The Miami Herald

April 11, 1980.  p. 16.

 

Cuba May Let U.S. Hijacker Go to a Moslem Country

 

From Herald Staff and Wire Reports

            HAVANA – The man who hijacked an American Airlines jet to Cuba said Thursday he acted to escape racial and religious persecution in the United States, the official Cuban news agency reported.

            A Cuban government broadcast said the hijacker expressed a desire to leave Cuba for a Moslem country, and that he would be allowed to do so.

            The news agency, Prensa Latina identified the gunman as Gerald Leland Merity, 35, originally of Minneapolis, and said he dropped out of dental school at the University of San Francisco last year.

            The University of San Francisco has no dental school, but the University of California-San Francisco confirmed that a man by that name attended the university from the fall of 1997 until January 1980, when he dropped out.

            Prensa Latina said Merity was a converted Moslem who uses the name Muhammad Jalal Deen Akbar.

 

            IF HE is permitted to leave the island and go wherever he wants, it would mark the first time since hijackings to Cuba began more than a decade ago that Cuba hasn’t prosecuted the hijacker, the State Department said in Washington.

            However, State Department officials said late Thursday that had received assurances from Havana that the hijacker would be prosecuted.

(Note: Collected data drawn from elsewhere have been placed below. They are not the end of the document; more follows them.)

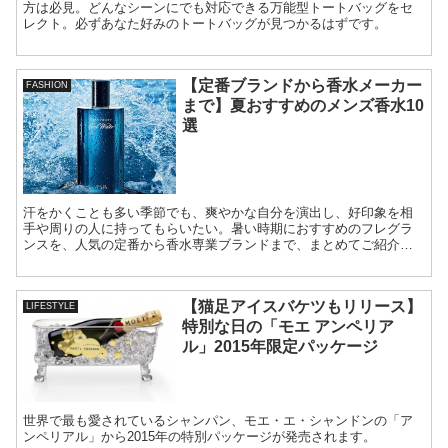
方は必見。どんなシーンにでも対応できる万能型トートバッグをセ
レクト。必ずあなた好みのトートバッグが見つかるはずです。
【定番ブランドから香水メーカー
FASHION
まで】夏おすすめのメンズ香水10
選
汗をかくことも多い季節でも、爽やかな自分を演出し、好印象を相
手や周りの人に持ってもらいたい。暑い時期におすすめのフレグラ
ンスを、人気の定番から香水専業ブランドまで、まとめてご紹介し
ていきます。
【猫足アイスバケツもリリース】
LIFESTYLE
特別な日の「モエ アンペリア
ル」2015年限定パッケージ
世界で最も愛されているシャンパン、モエ・エ・シャンドンの「ア
ンペリアル」から2015年の特別パッケージが発売されます。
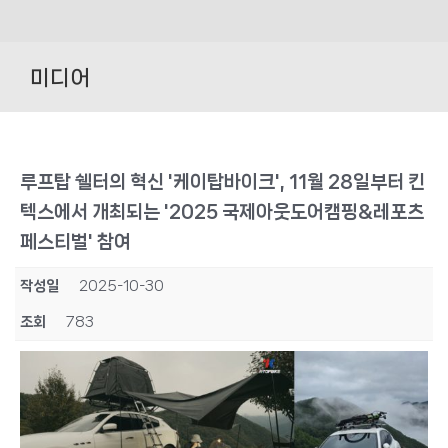
Skip
to
미디어
content
루프탑 쉘터의 혁신 '케이탑바이크', 11월 28일부터 킨
텍스에서 개최되는 '2025 국제아웃도어캠핑&레포츠
페스티벌' 참여
작성일
2025-10-30
조회
783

            Michael Kozak, a legal affairs specialist for the State Department, noted that an executive agreement between the United States and Cuba requiring each country to prosecute hijackers lapsed in April 1977 at the Cuban government’s request.

            Nevertheless, the Cubans have continued to abide by its terms, Kozak said, although their motive in doing so may be less to cooperate with the United States than to discourage air piracy.

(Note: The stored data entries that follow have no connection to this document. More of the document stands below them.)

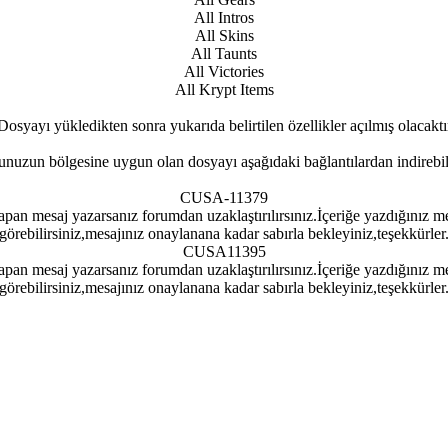
All Intros
All Skins
All Taunts
All Victories
All Krypt Items
Dosyayı yükledikten sonra yukarıda belirtilen özellikler açılmış olacaktı
nuzun bölgesine uygun olan dosyayı aşağıdaki bağlantılardan indirebili
CUSA-11379
pan mesaj yazarsanız forumdan uzaklaştırılırsınız.İçeriğe yazdığınız me
görebilirsiniz,mesajınız onaylanana kadar sabırla bekleyiniz,teşekkürler
CUSA11395
pan mesaj yazarsanız forumdan uzaklaştırılırsınız.İçeriğe yazdığınız me
görebilirsiniz,mesajınız onaylanana kadar sabırla bekleyiniz,teşekkürler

            “Cuba didn’t want to become a haven for crazies,” Kozak said.

 

            STATE DEPARTMENT sources said that if this latest hijacker is released, it could be seen as an attempt by Cuba to “tweak us.”

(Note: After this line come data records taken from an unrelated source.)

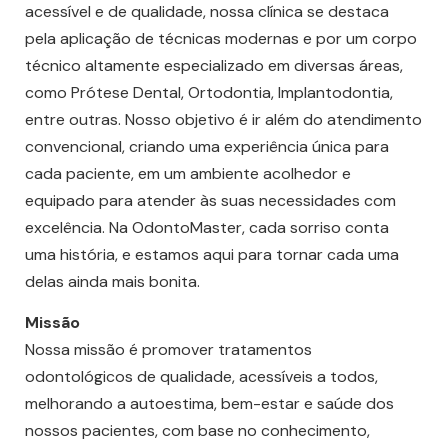
acessível e de qualidade, nossa clínica se destaca
pela aplicação de técnicas modernas e por um corpo
técnico altamente especializado em diversas áreas,
como Prótese Dental, Ortodontia, Implantodontia,
entre outras. Nosso objetivo é ir além do atendimento
convencional, criando uma experiência única para
cada paciente, em um ambiente acolhedor e
equipado para atender às suas necessidades com
excelência. Na OdontoMaster, cada sorriso conta
uma história, e estamos aqui para tornar cada uma
delas ainda mais bonita.
Missão
Nossa missão é promover tratamentos
odontológicos de qualidade, acessíveis a todos,
melhorando a autoestima, bem-estar e saúde dos
nossos pacientes, com base no conhecimento,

            Cuban President Fidel Castro has been complaining for years that it appears unfair that he prosecutes hijackers while the United States has never been able to successfully prosecute a Cuban boat hijacker.

            “But in this case,” one State Department official said, “it could just be his way of showing to the world that there are people who want to come into Cuba just as much as there are people who want to get out.”

            Prensa Latina quoted Merity as saying “In the United States, slavery formally ended a little more than 100 years ago, but it continues informally. Until a short time ago, we blacks had to struggle against the Ku Klux Klan, but now we have to do it against the police that accost us, and against the Nazi Party.”

            An FBI source in Miami said that aboard the Boeing 727 during the 10-hour hijacking from Ontario, Calif., to Havana on Wednesday, the grimy-clad gunman “behaved more like a criminal fugitive than a political fugitive.”

            “Political terrorists generally are verbose and spend the time telling their hostages of their resentment and their reason for their action,” the source said. “This man said nothing at all.”

            The FBI prepared composite sketches of the hijacker in an effort to identify him.

           

            THE GUNMAN leaped a fence at Ontario International Airport near Los Angeles on Wednesday morning. He entered the door of the plane being readied for a flight to Chicago, held a .45-caliber pistol to the head of a flight attendant and demanded to be taken to Havana.

            The plane and its crew of seven made a refueling stop at Dallas-Fort Worth Airport and then flew directly to Havana’s Jose Marti Airport. The plane was allowed to return to Miami Wednesday night.

            It was the second hijacking to Cuba this year. On Jan. 25, a Delta Airlines plane from Atlanta was forced to fly to Havana by a man later identified as Samuel Alden Ingram. Ingram remains in Cuba.

 

            This article was compiled from reports by Tom Fiedler of The Herald’s Washington bureau and by United Press International.